• [Extracted text]
┌──

Sunday, November 29, 2009

I'm a Barbie girl

When I was a kid, I didn't like baby dolls that much. To me they were just things. But my Barbies did stuff. They had adventures, epic battles, and soap operatic stories. They went through kidnappings, imprisonment, slavery, and war. I had my sister's Barbies, which were from the late 50's, often cast as the bad guys. Ken had a particular handicap in that some how his neck got broken so his head stayed on via a yellow Tinkertoy. Old Barbie often was the one in charge with her assistant Midge. My good guys were my Malibu Barbie and Ken along with Skipper. Often Skipper was the victim and Barbie was off to rescue her from evil Barbie.

One of the things that made my Barbies so fun to play with was the extensive wardrobe they had. Ken's wardrobe was pretty puny compared to Barbie's. I think he had just a shirt, a denim jacket, jeans, and swimming shorts. But Barbie had a number of dresses, tops, pants, coats, and shoes. Mom had made clothes for my sister's Barbies so I had a pretty good sized wardrobe when I got them. It expanded when one of my babysitters gave me clothes she had made. My Barbies were fancy dressers.

└──

• [Problem a]
Based on the Barbie post, does each of these statements agree with it? For each, answer yes or no and quote the deciding words.
(i) As a child, the writer liked baby dolls more than Barbies.
(ii) Ken's head was held on by a yellow Tinkertoy.
(iii) Ken had a bigger wardrobe than Barbie.
The text and the listing come from different sources.

• [Exercise data]

┌──

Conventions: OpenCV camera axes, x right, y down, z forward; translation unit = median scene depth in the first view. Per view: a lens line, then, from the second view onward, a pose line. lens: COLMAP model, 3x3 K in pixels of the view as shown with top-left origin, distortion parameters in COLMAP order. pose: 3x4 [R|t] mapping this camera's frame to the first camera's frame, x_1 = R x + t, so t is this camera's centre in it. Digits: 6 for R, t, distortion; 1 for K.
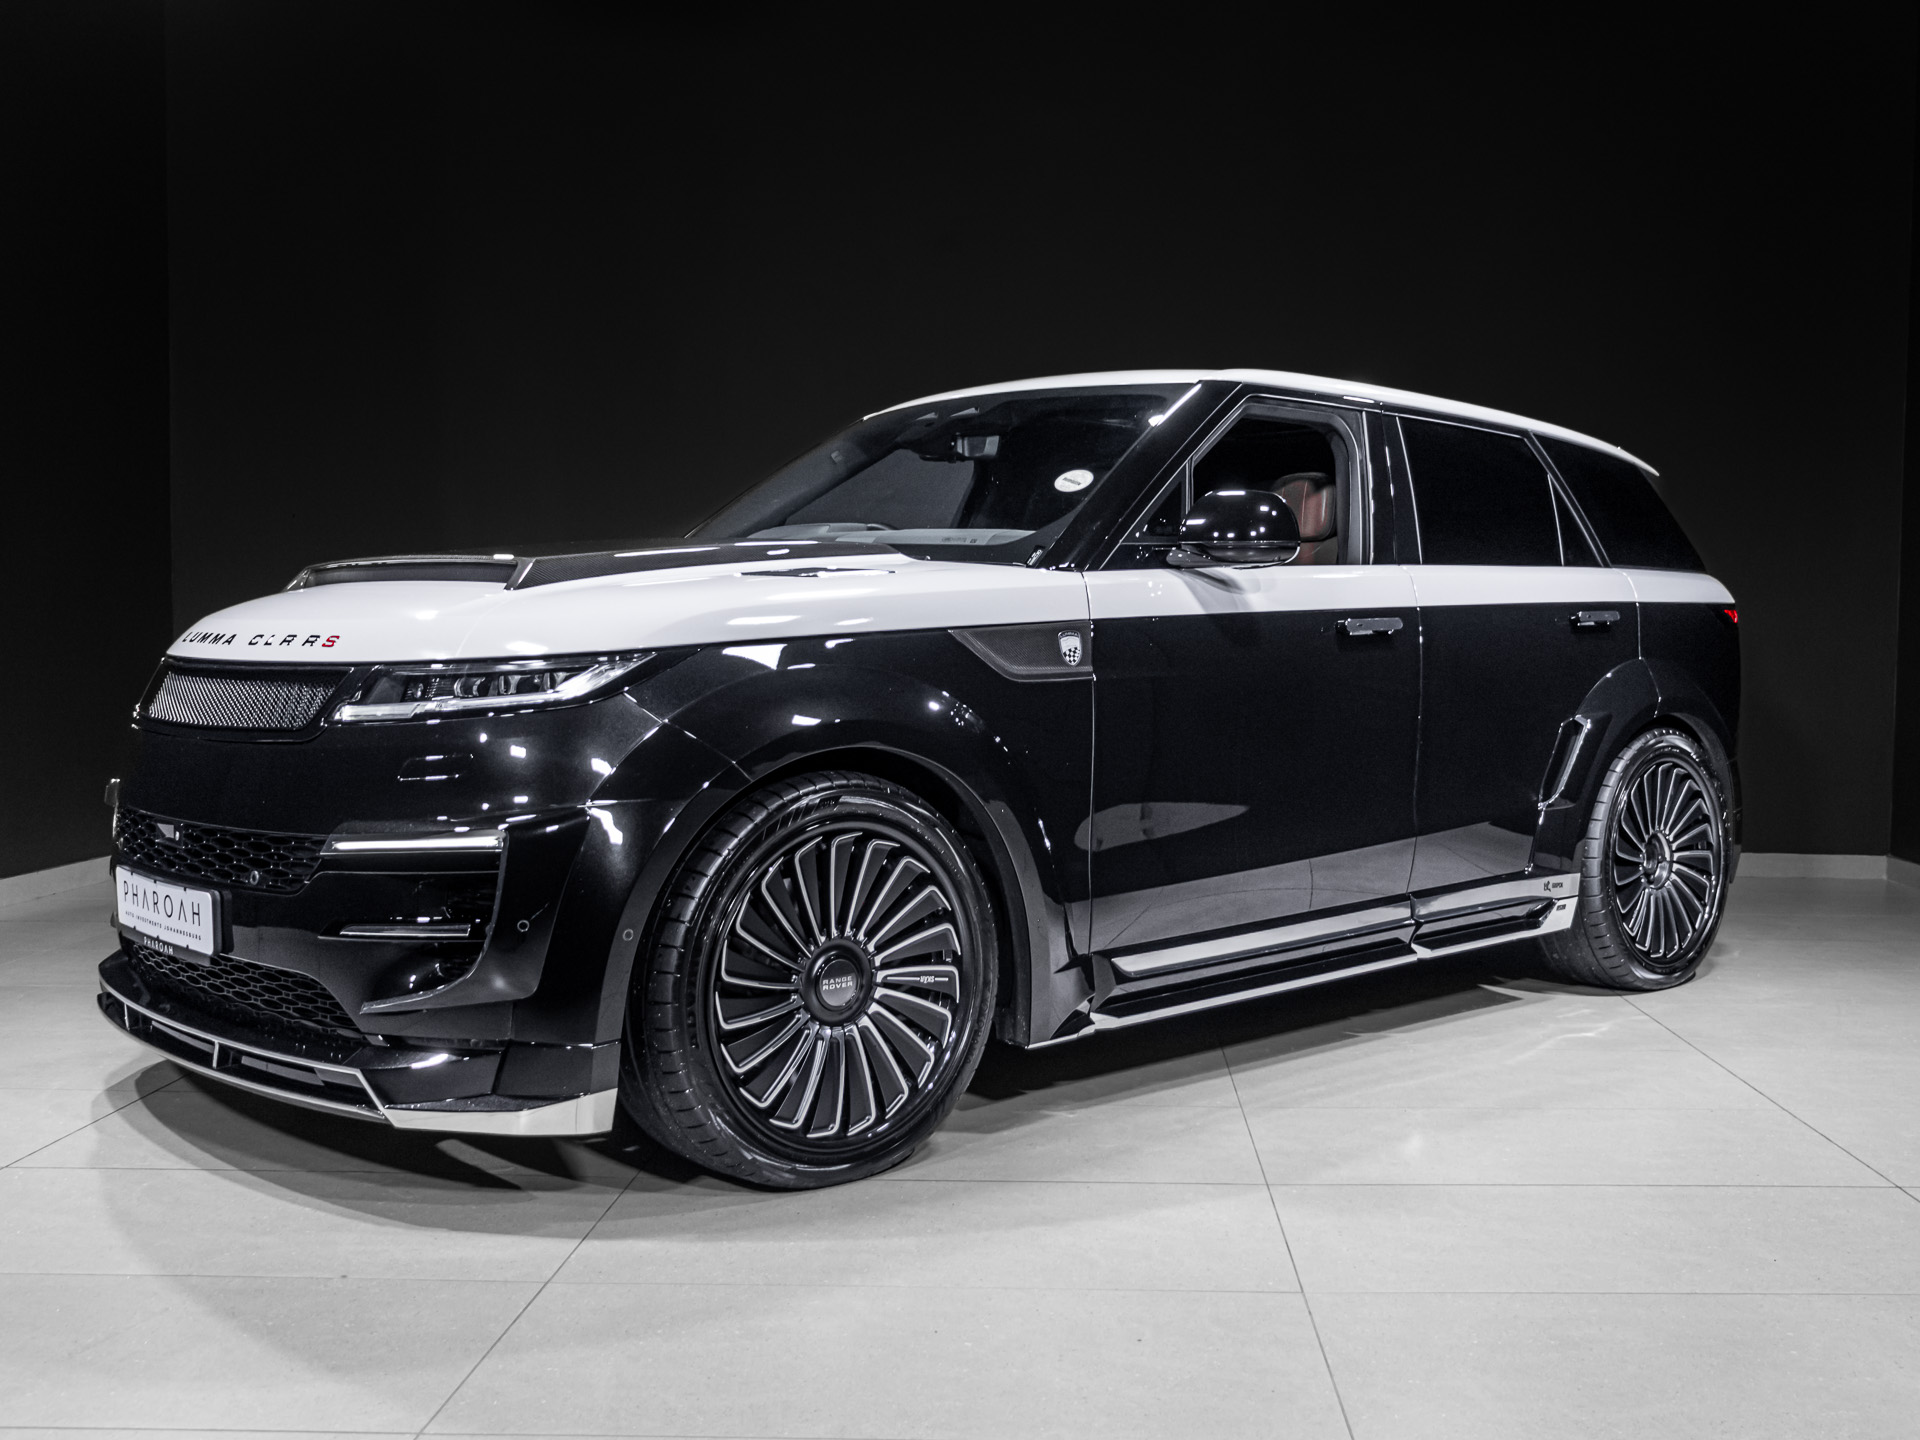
lens RADIAL K [[1948.0, 0, 1055.3], [0, 1948.0, 725.5], [0, 0, 1]] dist [-0.017023, 0.009776]
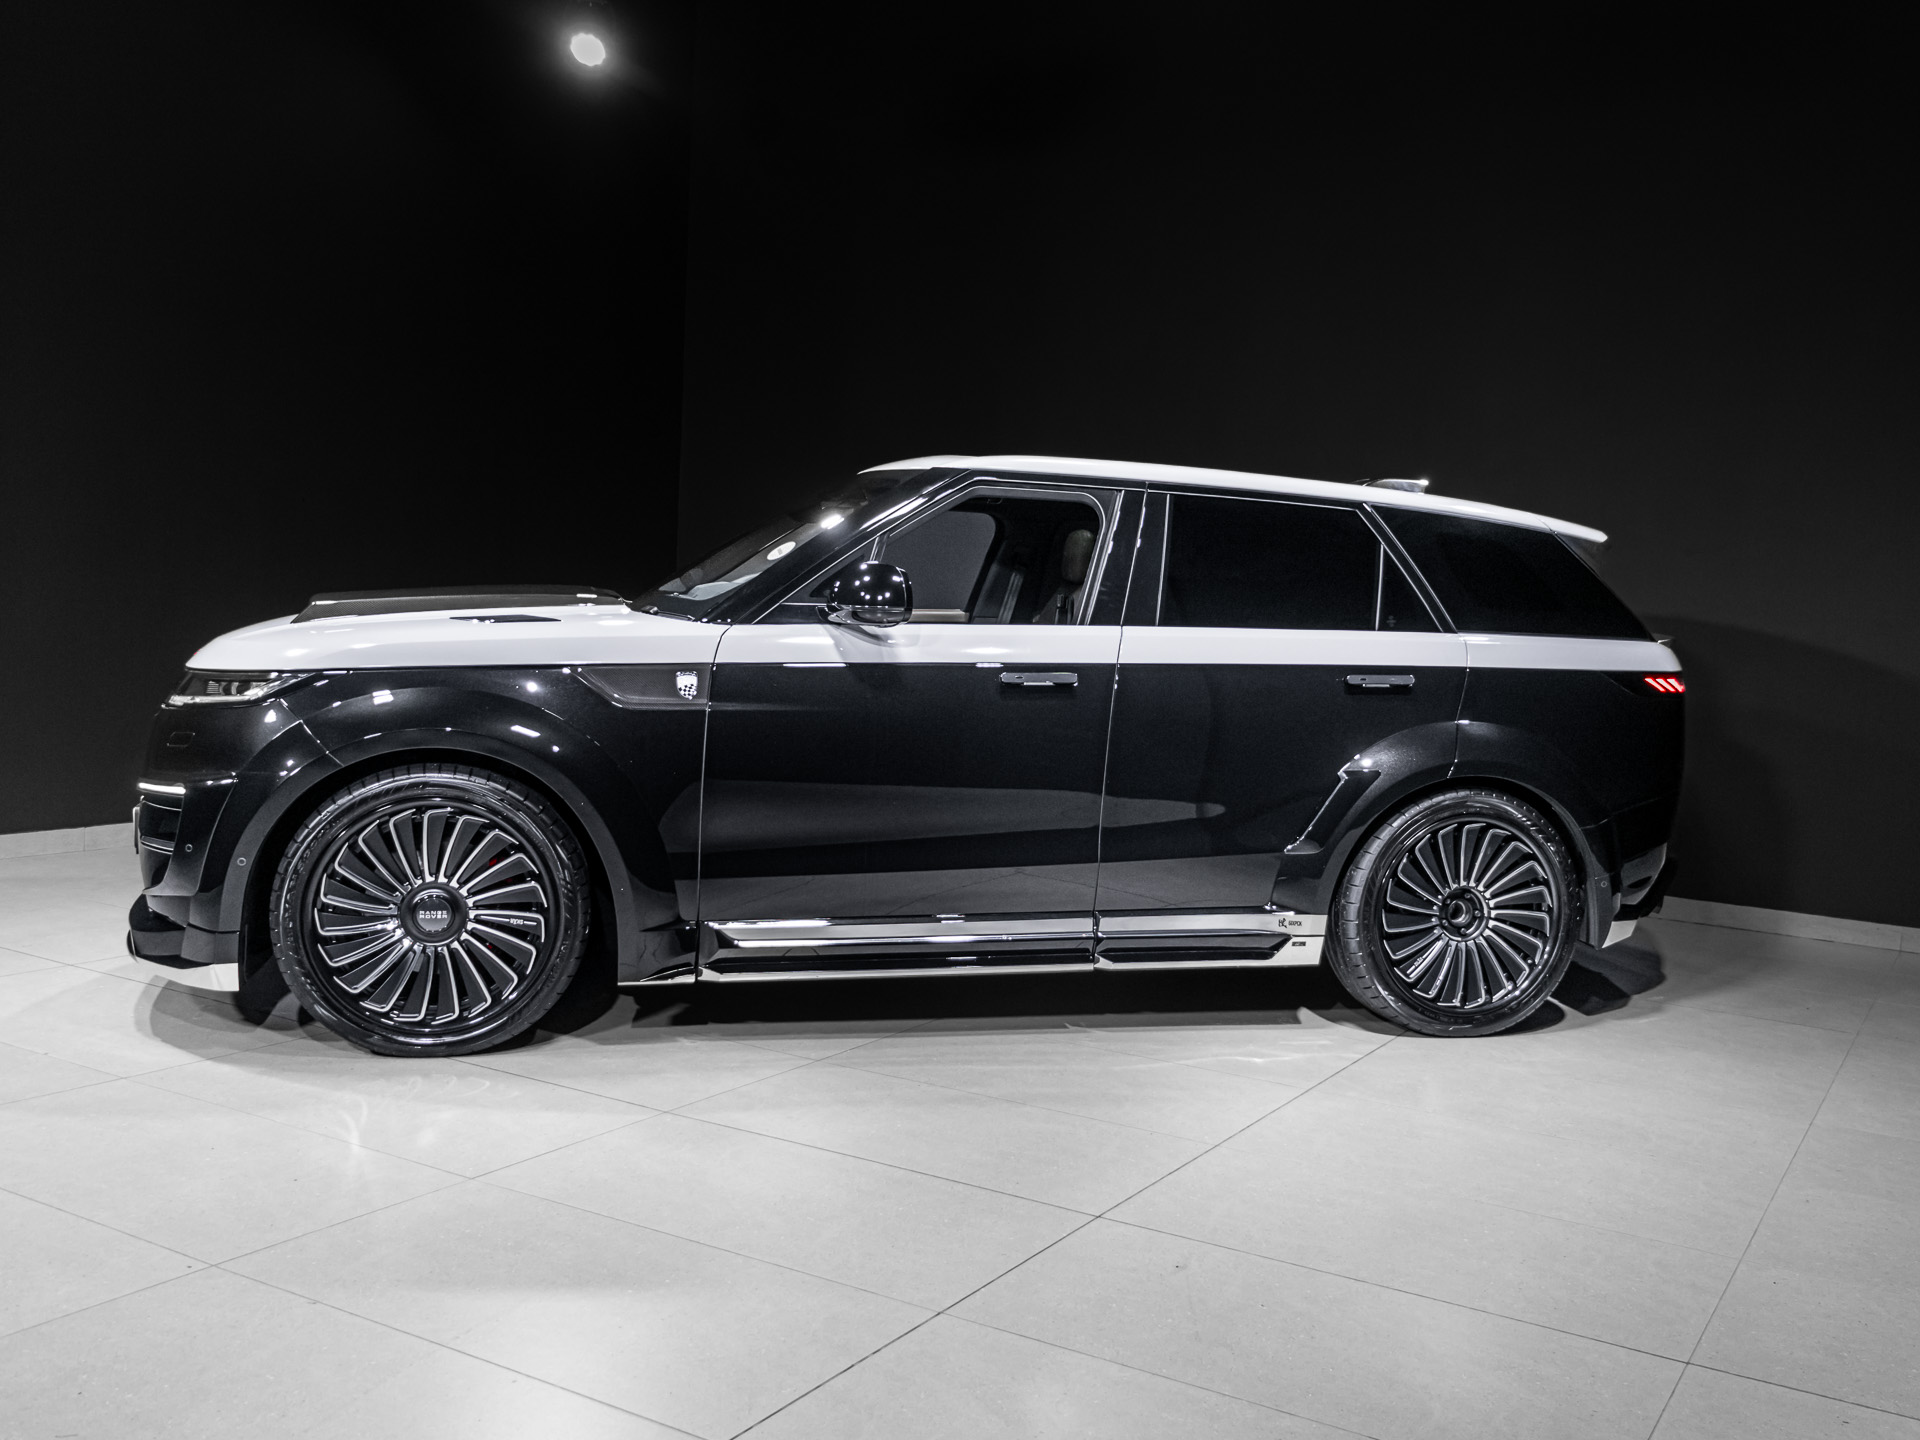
lens RADIAL K [[1720.6, 0, 1053.3], [0, 1720.6, 731.2], [0, 0, 1]] dist [0.018845, 0.008937]
pose [[0.874728, 0.074965, -0.478781, 0.797955], [-0.066823, 0.997184, 0.034048, -0.066148], [0.479985, 0.002211, 0.877274, 0.114687]]
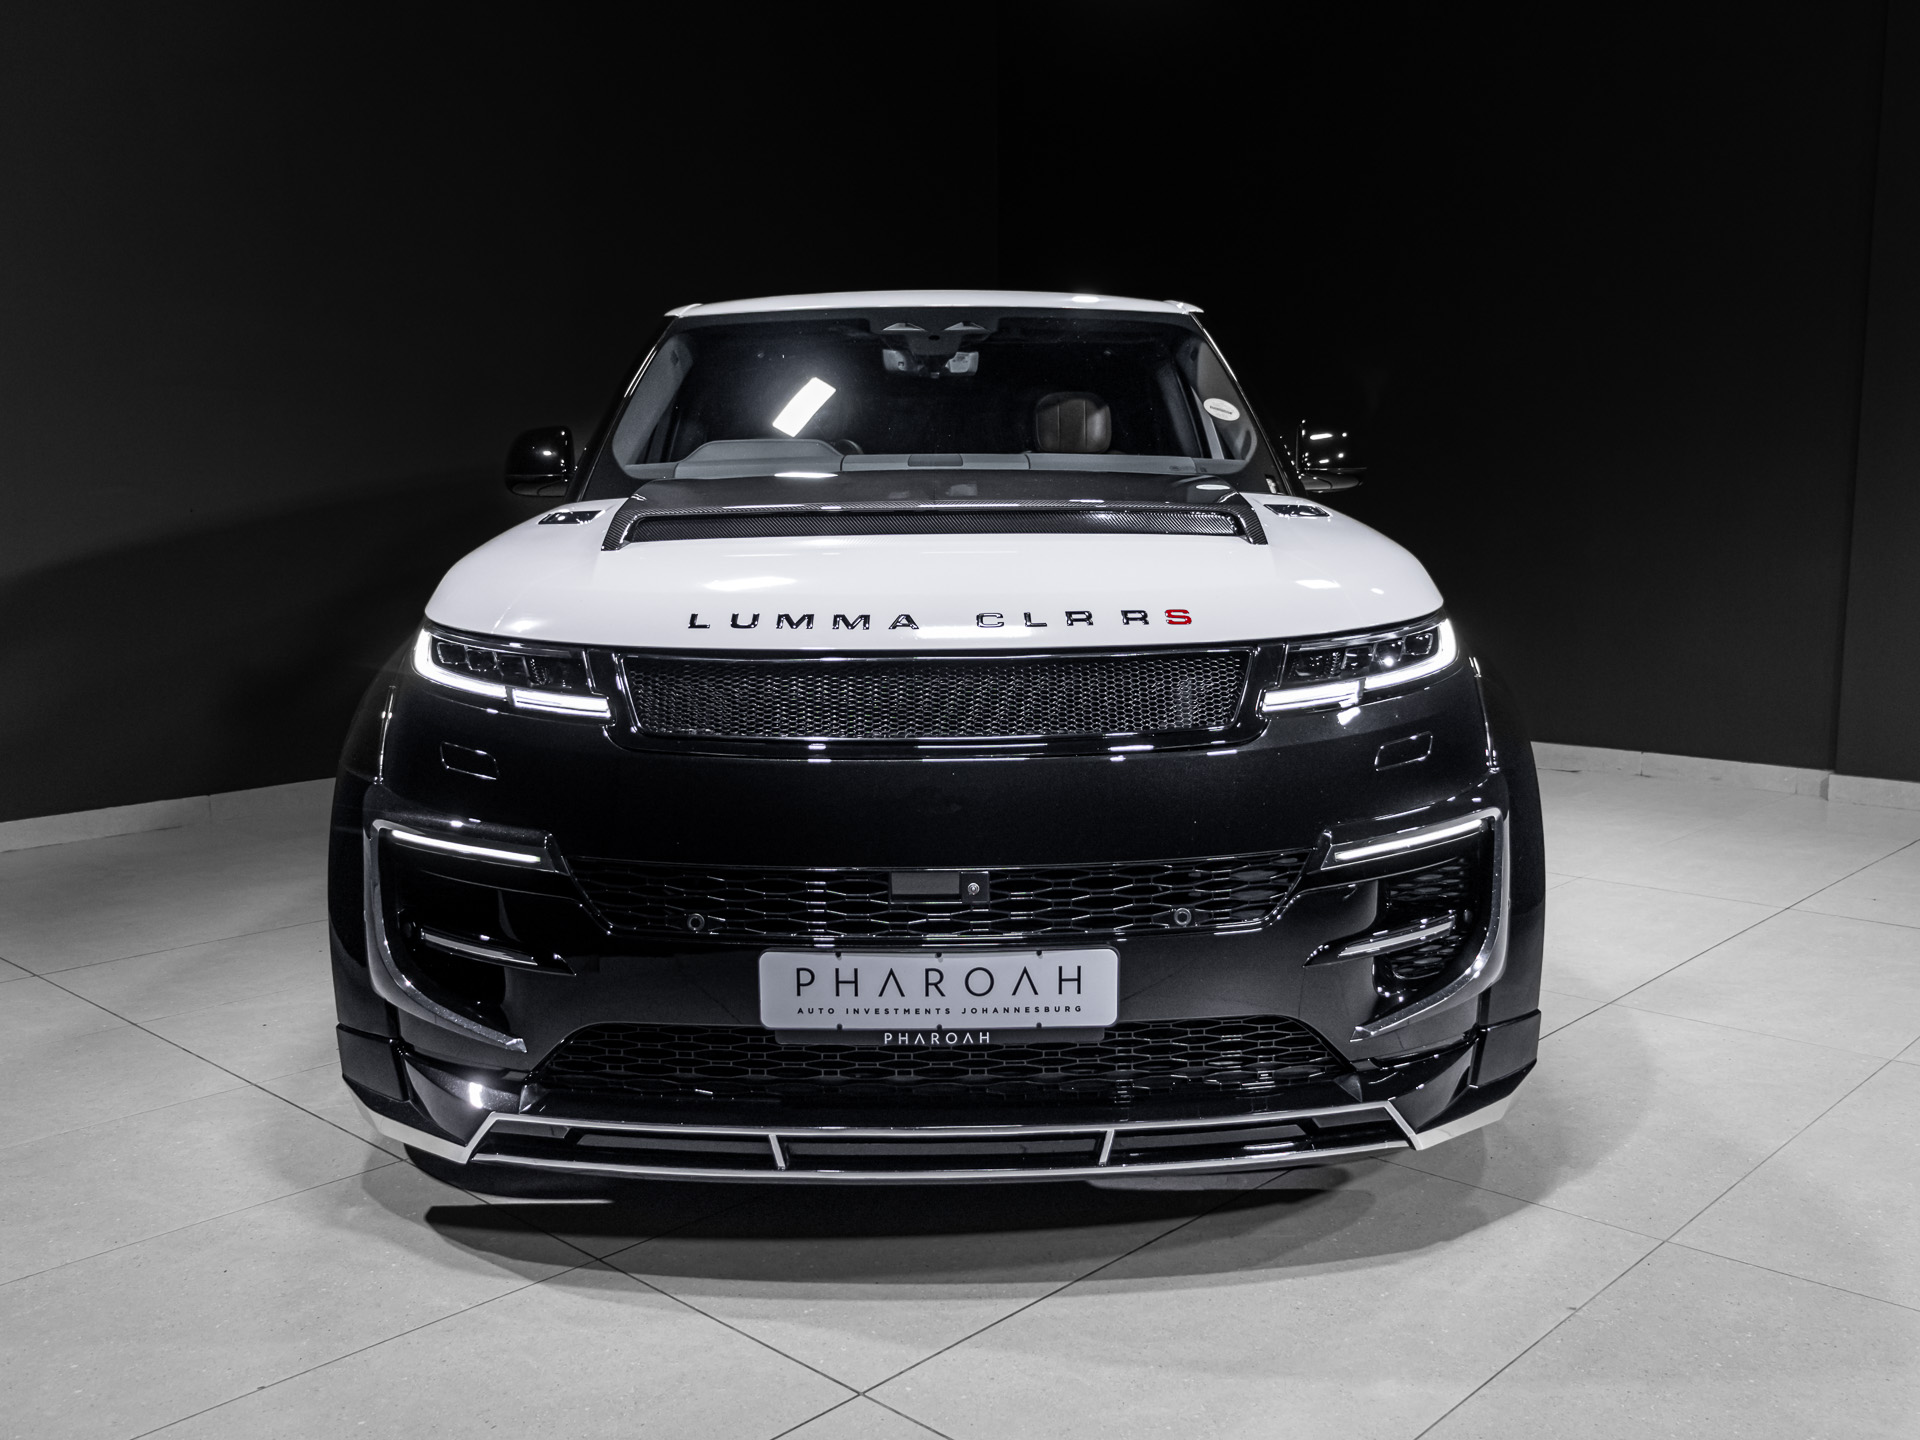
lens RADIAL K [[1754.8, 0, 955.0], [0, 1754.8, 725.8], [0, 0, 1]] dist [0.005474, 0.007530]
pose [[0.681741, -0.116293, 0.722292, -0.888393], [0.052719, 0.992528, 0.110044, -0.076603], [-0.729692, -0.036943, 0.682777, 0.511758]]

└──

• [Problem b] Repeat word for word the lines of the listing from its start through the line holding "dist [0.005474, 0.007530]", both ends included. Leave the pictures out.

• [Task result a]
(i) No: "I didn't like baby dolls that much."
(ii) Yes: "his head stayed on via a yellow Tinkertoy."
(iii) No: "Ken's wardrobe was pretty puny compared to Barbie's."

• [Task result b]
Conventions: OpenCV camera axes, x right, y down, z forward; translation unit = median scene depth in the first view. Per view: a lens line, then, from the second view onward, a pose line. lens: COLMAP model, 3x3 K in pixels of the view as shown with top-left origin, distortion parameters in COLMAP order. pose: 3x4 [R|t] mapping this camera's frame to the first camera's frame, x_1 = R x + t, so t is this camera's centre in it. Digits: 6 for R, t, distortion; 1 for K.
lens RADIAL K [[1948.0, 0, 1055.3], [0, 1948.0, 725.5], [0, 0, 1]] dist [-0.017023, 0.009776]
lens RADIAL K [[1720.6, 0, 1053.3], [0, 1720.6, 731.2], [0, 0, 1]] dist [0.018845, 0.008937]
pose [[0.874728, 0.074965, -0.478781, 0.797955], [-0.066823, 0.997184, 0.034048, -0.066148], [0.479985, 0.002211, 0.877274, 0.114687]]
lens RADIAL K [[1754.8, 0, 955.0], [0, 1754.8, 725.8], [0, 0, 1]] dist [0.005474, 0.007530]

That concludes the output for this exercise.